> [Your assignment]
Reproduce the listing in full, exactly as written, but without images.

***

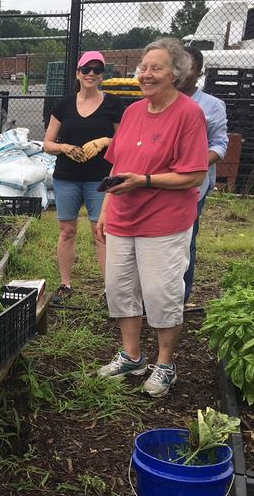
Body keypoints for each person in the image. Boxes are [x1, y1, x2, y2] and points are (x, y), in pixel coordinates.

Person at [94, 37, 209, 397]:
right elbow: (117, 167)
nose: (146, 74)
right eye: (143, 68)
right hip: (123, 217)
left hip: (164, 222)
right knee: (121, 288)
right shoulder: (132, 112)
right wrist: (106, 212)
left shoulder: (189, 113)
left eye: (156, 68)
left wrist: (144, 181)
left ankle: (164, 364)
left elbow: (194, 174)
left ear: (176, 73)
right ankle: (131, 356)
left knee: (162, 294)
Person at [43, 51, 125, 304]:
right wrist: (65, 147)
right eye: (86, 69)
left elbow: (124, 143)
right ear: (78, 73)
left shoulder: (113, 104)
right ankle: (65, 284)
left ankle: (107, 289)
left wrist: (104, 142)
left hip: (99, 178)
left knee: (100, 231)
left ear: (102, 75)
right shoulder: (64, 105)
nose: (91, 74)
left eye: (97, 70)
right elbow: (47, 143)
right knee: (67, 230)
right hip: (67, 176)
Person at [179, 45, 229, 303]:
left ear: (199, 72)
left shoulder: (212, 106)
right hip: (155, 184)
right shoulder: (157, 100)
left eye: (188, 67)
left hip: (192, 185)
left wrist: (193, 163)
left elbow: (219, 145)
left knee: (185, 238)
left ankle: (181, 295)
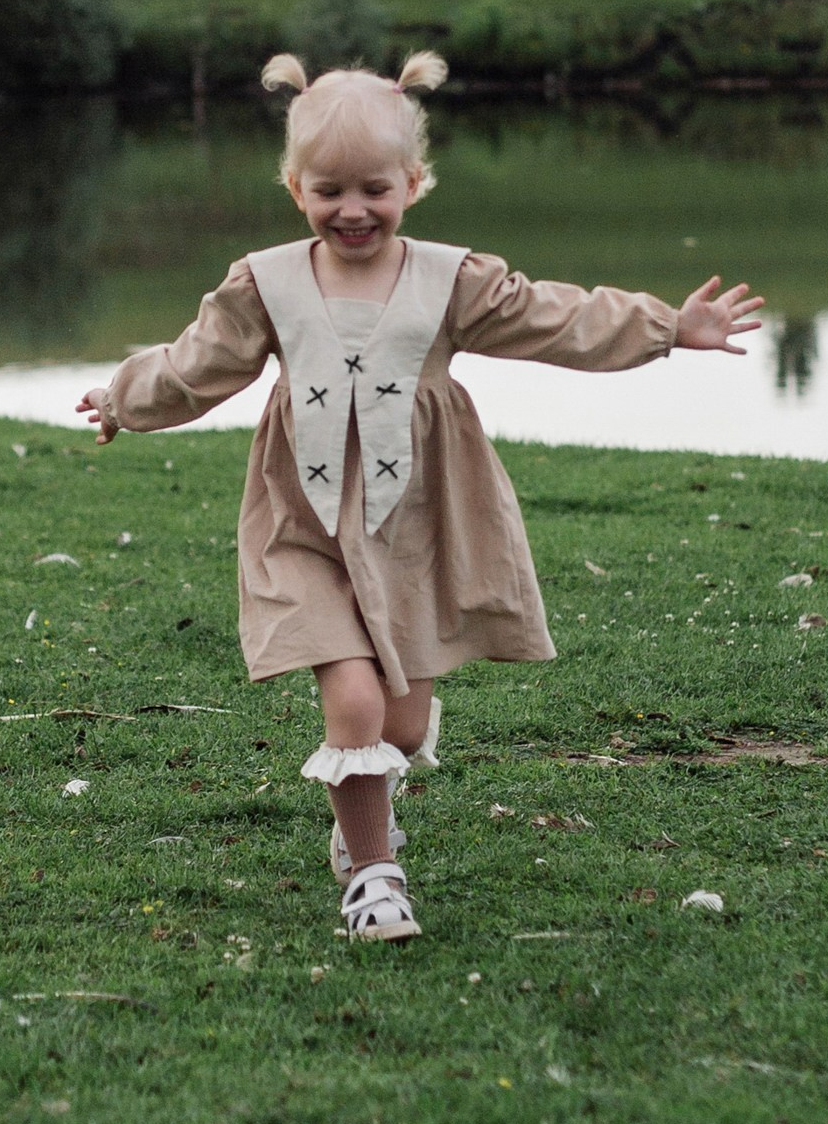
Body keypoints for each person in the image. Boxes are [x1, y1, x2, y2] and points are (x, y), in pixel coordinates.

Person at [77, 50, 762, 943]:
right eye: (328, 191)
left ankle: (367, 803)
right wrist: (124, 401)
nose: (351, 209)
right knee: (355, 704)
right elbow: (197, 365)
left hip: (420, 521)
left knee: (397, 722)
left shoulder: (453, 280)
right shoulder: (267, 285)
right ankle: (373, 878)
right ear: (295, 188)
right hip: (305, 522)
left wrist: (670, 326)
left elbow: (558, 319)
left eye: (373, 189)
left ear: (413, 181)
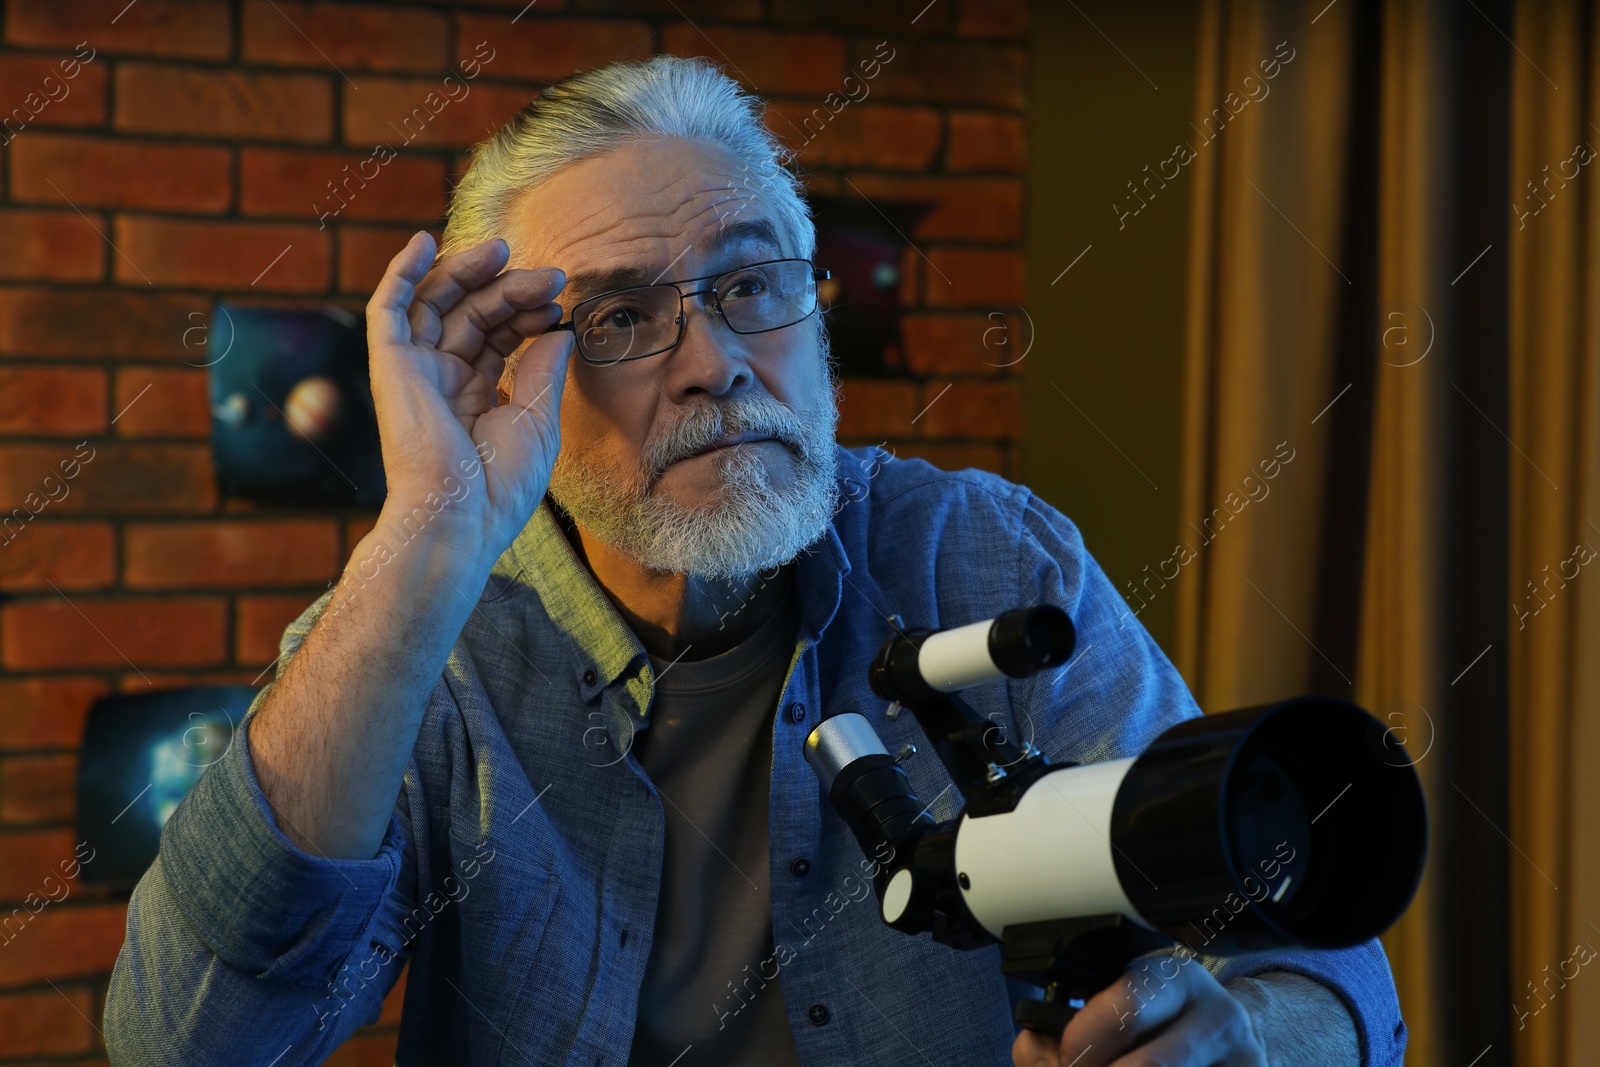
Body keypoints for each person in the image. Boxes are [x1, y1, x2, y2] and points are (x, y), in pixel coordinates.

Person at [103, 54, 1404, 1067]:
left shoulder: (988, 561)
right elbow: (191, 1040)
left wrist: (1251, 1038)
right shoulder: (417, 637)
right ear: (516, 381)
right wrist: (428, 531)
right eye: (619, 316)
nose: (718, 360)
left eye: (750, 287)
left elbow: (1314, 952)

***

> [Written answer]
Body keypoints for each person in the image. Boxes are [x1, y1, x2, y2] and points are (x, y), in pixel coordinates.

Person at [94, 37, 209, 397]:
right elbow: (117, 167)
nose: (146, 74)
right eye: (143, 68)
right hip: (123, 217)
left hip: (164, 222)
right knee: (121, 288)
right shoulder: (132, 112)
right wrist: (106, 212)
left shoulder: (189, 113)
left eye: (156, 68)
left wrist: (144, 181)
left ankle: (164, 364)
left elbow: (194, 174)
left ear: (176, 73)
right ankle: (131, 356)
left knee: (162, 294)
Person at [43, 51, 125, 304]:
right wrist: (65, 147)
right eye: (86, 69)
left elbow: (124, 143)
right ear: (78, 73)
left shoulder: (113, 104)
right ankle: (65, 284)
left ankle: (107, 289)
left wrist: (104, 142)
left hip: (99, 178)
left knee: (100, 231)
left ear: (102, 75)
right shoulder: (64, 105)
nose: (91, 74)
left eye: (97, 70)
right elbow: (47, 143)
right knee: (67, 230)
right hip: (67, 176)
Person at [179, 45, 229, 303]:
left ear: (199, 72)
left shoulder: (212, 106)
right hip: (155, 184)
right shoulder: (157, 100)
left eye: (188, 67)
left hip: (192, 185)
left wrist: (193, 163)
left elbow: (219, 145)
left knee: (185, 238)
left ankle: (181, 295)
Body keypoints for each person in the image. Boxes are [x1, y1, x2, y2] and points are (x, y), in pixel coordinates.

Person at [77, 50, 762, 943]:
right eye: (328, 191)
left ankle: (367, 803)
right wrist: (124, 401)
nose: (351, 209)
right knee: (355, 704)
right elbow: (197, 365)
left hip: (420, 521)
left knee: (397, 722)
left shoulder: (453, 280)
right shoulder: (267, 285)
right ankle: (373, 878)
right ear: (295, 188)
right hip: (305, 522)
left wrist: (670, 326)
left elbow: (558, 319)
left eye: (373, 189)
left ear: (413, 181)
Body keypoints for each person in the image. Boxes are [x1, y1, x2, y2] and points are (x, y), in pixel coordinates.

Person at [103, 54, 1404, 1067]:
left shoulder: (988, 561)
right elbow: (191, 1040)
left wrist: (1251, 1038)
right shoulder: (417, 637)
right ear: (516, 381)
right wrist: (428, 531)
right eye: (619, 316)
nose: (718, 360)
left eye: (750, 287)
left elbow: (1314, 952)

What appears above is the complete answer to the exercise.